Other suggested measures include upgraded entrance locks and security systems.
If possible, a manned presence, while practicing physical distancing, would be helpful too, with staff present during daytime hours and private security during the overnight hours. Contracting private security may be expensive, but having multiple businesses in the same building or area pooling their resources together could reduce the financial burden.
Roed noted the VPD has also been working with the business improvement associations (BIAs), including the Downtown Vancouver Business Improvement Association (DVBIA), and the Robson Street Business Association (RSBA).
Both of these BIAs have funded and implemented enhanced security measures in their jurisdictions, with new overnight mobile patrols daily thwarting suspicious activity.
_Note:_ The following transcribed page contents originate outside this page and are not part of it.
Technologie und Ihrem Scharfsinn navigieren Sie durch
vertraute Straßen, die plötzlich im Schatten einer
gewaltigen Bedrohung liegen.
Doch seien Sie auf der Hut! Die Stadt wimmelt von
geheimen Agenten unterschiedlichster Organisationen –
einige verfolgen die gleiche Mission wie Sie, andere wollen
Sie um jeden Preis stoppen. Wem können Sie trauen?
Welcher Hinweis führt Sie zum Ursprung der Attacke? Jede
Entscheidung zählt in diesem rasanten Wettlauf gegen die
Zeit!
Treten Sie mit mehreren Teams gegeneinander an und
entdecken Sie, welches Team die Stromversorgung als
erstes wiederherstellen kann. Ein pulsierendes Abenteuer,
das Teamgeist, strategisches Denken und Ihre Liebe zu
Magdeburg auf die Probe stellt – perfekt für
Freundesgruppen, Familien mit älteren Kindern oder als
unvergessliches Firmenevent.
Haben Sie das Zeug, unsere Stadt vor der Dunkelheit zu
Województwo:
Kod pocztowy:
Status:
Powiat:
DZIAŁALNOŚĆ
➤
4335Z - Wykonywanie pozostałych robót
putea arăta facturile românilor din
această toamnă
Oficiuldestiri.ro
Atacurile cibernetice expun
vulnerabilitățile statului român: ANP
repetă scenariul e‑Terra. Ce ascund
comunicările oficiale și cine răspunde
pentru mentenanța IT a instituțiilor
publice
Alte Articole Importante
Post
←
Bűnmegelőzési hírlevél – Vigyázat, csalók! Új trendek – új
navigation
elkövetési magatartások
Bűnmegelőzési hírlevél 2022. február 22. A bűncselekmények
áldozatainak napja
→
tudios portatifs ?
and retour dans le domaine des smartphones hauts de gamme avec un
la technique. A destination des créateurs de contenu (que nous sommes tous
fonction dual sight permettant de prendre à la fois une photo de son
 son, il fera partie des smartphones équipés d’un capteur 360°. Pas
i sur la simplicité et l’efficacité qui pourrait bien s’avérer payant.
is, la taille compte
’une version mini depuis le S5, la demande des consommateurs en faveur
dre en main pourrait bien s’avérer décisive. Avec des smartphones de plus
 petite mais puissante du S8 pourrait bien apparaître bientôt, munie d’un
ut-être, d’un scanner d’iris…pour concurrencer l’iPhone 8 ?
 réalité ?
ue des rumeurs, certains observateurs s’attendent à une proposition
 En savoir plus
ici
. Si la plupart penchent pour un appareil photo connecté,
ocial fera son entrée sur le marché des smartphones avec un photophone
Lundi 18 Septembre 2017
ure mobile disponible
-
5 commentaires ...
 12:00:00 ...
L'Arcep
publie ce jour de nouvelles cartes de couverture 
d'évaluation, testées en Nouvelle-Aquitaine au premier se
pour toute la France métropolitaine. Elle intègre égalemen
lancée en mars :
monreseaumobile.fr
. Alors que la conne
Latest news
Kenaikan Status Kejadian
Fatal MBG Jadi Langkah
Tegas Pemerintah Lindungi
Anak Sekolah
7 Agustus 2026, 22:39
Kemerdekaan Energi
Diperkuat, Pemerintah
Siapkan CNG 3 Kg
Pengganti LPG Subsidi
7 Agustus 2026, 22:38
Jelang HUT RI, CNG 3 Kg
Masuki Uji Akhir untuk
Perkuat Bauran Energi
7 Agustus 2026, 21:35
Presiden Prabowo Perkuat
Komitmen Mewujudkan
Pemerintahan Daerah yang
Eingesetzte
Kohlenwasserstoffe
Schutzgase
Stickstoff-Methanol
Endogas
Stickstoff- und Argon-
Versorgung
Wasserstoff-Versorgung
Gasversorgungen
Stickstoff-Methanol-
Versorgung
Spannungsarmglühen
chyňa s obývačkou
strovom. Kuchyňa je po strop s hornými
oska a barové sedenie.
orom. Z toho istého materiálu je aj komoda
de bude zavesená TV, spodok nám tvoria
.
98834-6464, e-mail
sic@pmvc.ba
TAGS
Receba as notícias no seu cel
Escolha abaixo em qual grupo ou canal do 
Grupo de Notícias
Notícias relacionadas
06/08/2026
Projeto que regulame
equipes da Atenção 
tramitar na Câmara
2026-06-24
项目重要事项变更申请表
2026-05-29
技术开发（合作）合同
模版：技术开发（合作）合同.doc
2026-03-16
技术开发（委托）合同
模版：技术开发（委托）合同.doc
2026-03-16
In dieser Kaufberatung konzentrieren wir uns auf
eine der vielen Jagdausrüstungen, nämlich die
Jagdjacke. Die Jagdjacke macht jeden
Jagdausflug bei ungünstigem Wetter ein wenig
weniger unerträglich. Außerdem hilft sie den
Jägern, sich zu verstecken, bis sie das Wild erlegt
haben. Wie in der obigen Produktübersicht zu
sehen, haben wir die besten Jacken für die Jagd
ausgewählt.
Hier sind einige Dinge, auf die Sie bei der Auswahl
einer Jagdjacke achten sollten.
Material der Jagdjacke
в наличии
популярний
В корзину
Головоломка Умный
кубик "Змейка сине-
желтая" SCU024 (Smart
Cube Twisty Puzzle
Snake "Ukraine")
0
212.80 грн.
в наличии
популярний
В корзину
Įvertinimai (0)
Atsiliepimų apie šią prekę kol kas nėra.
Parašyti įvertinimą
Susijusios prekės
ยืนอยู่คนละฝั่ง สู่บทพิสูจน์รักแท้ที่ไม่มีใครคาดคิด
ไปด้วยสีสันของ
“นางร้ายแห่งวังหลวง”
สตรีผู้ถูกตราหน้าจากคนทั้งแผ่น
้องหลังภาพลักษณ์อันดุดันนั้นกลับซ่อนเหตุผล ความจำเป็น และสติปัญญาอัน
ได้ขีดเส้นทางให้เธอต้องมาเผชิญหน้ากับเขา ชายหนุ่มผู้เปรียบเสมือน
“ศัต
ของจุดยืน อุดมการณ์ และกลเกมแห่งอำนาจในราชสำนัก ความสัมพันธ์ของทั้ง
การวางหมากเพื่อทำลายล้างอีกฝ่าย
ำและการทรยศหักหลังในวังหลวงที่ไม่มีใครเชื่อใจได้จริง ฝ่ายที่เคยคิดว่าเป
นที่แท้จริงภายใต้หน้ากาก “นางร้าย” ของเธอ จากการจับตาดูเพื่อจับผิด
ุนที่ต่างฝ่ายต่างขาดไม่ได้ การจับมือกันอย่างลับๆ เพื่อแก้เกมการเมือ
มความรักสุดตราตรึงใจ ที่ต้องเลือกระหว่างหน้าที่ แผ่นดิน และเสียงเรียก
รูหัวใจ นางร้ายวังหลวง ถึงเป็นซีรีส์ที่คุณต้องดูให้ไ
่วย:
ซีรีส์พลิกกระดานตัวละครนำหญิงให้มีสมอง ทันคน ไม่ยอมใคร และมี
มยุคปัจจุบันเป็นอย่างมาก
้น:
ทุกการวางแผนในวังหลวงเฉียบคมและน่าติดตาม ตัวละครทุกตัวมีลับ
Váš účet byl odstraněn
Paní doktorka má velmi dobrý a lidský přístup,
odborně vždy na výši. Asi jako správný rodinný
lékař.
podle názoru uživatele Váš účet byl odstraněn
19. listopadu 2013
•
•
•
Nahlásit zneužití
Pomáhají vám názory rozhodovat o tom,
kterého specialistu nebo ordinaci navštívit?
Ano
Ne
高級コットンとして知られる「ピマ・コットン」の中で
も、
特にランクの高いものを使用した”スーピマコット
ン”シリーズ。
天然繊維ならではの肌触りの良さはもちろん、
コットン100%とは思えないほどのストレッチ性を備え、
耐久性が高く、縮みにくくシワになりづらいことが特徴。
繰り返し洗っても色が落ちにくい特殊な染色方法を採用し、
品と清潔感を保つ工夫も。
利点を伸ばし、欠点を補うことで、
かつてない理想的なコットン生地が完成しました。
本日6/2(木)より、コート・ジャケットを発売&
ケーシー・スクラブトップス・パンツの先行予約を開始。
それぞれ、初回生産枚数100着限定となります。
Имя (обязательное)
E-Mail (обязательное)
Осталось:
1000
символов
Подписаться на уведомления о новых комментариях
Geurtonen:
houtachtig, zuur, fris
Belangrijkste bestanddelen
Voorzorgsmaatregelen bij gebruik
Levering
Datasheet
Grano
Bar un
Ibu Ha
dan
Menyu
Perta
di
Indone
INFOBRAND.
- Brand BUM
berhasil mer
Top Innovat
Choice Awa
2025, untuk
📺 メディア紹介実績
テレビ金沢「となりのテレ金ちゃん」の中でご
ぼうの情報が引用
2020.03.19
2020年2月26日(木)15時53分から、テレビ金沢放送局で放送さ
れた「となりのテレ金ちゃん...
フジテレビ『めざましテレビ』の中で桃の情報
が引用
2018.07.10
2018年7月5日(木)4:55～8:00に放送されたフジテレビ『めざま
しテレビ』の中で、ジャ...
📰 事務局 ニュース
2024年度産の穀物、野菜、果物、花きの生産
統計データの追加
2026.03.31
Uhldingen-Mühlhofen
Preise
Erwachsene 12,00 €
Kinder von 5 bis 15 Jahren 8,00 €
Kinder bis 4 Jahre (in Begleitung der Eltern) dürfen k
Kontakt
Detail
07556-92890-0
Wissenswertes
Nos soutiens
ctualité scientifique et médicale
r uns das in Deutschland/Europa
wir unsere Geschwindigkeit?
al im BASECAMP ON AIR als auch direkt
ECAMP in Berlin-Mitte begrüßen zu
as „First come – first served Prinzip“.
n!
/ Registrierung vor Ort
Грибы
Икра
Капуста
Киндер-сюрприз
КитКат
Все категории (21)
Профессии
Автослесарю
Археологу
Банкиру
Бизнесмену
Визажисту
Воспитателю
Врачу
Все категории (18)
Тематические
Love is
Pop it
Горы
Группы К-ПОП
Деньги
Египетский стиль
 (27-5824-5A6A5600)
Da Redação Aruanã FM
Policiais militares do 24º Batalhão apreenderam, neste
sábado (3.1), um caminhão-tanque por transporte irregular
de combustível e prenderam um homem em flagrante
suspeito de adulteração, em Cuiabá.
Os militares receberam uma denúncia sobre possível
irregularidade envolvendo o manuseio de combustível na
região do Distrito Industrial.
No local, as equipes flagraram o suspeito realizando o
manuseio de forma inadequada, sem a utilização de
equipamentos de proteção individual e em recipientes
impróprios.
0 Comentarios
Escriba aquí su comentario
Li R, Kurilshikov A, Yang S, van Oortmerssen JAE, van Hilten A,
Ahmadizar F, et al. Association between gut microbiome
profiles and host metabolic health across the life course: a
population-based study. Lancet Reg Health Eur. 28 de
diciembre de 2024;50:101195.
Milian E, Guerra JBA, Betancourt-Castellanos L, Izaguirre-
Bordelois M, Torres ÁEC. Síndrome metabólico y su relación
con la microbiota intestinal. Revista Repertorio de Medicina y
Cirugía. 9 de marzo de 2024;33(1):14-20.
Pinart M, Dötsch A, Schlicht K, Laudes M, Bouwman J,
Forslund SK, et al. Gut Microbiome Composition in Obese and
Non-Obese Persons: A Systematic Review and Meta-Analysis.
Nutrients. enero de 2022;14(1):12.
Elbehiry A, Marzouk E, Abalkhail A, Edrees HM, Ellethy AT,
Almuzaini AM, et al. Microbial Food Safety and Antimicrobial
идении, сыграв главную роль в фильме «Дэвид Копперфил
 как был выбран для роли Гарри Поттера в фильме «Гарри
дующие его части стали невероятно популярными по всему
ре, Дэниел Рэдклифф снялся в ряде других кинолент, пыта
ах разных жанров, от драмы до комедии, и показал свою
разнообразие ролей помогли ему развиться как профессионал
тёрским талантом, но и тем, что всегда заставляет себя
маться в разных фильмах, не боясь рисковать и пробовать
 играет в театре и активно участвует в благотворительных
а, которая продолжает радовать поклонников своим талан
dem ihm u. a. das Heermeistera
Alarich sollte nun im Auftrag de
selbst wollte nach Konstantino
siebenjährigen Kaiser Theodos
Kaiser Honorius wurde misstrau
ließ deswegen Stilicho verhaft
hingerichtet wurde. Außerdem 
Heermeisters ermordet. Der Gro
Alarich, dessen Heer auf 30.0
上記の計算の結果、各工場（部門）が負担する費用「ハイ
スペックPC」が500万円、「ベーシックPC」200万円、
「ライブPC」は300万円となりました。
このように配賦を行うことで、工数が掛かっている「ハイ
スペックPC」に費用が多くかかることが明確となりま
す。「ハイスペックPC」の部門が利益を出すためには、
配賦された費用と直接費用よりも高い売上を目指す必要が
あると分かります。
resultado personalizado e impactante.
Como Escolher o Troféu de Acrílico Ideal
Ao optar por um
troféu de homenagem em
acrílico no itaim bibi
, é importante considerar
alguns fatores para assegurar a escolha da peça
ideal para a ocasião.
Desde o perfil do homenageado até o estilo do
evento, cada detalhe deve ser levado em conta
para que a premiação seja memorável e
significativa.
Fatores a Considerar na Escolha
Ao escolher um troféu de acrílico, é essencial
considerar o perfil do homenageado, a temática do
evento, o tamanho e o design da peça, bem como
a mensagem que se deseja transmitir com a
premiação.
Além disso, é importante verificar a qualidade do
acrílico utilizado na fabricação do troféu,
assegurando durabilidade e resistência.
The DVBIA’s patrols operate from 10 pm to 7 am, while the RSBA’s patrols are from 10:30 pm to 6:30 am.
With the VPD’s overall operations, Roed says the VPD is certainly continuing to investigate crime, but they are prioritizing their response. If there is not an immediate need for assistance, files will be generated over the phone. For all public safety calls, they will always respond immediately.
But he highlights the personal health safety challenges officers face while remaining law and order in the city during the epidemic.
While they are supplied with masks, gloves, and hand sanitizer, officers cannot always practice physically distancing, as there are times when they need to be hands-on with individuals.
The VPD also has a pandemic working group educating all officers on a daily basis, with updated based on directives from the provincial health officer.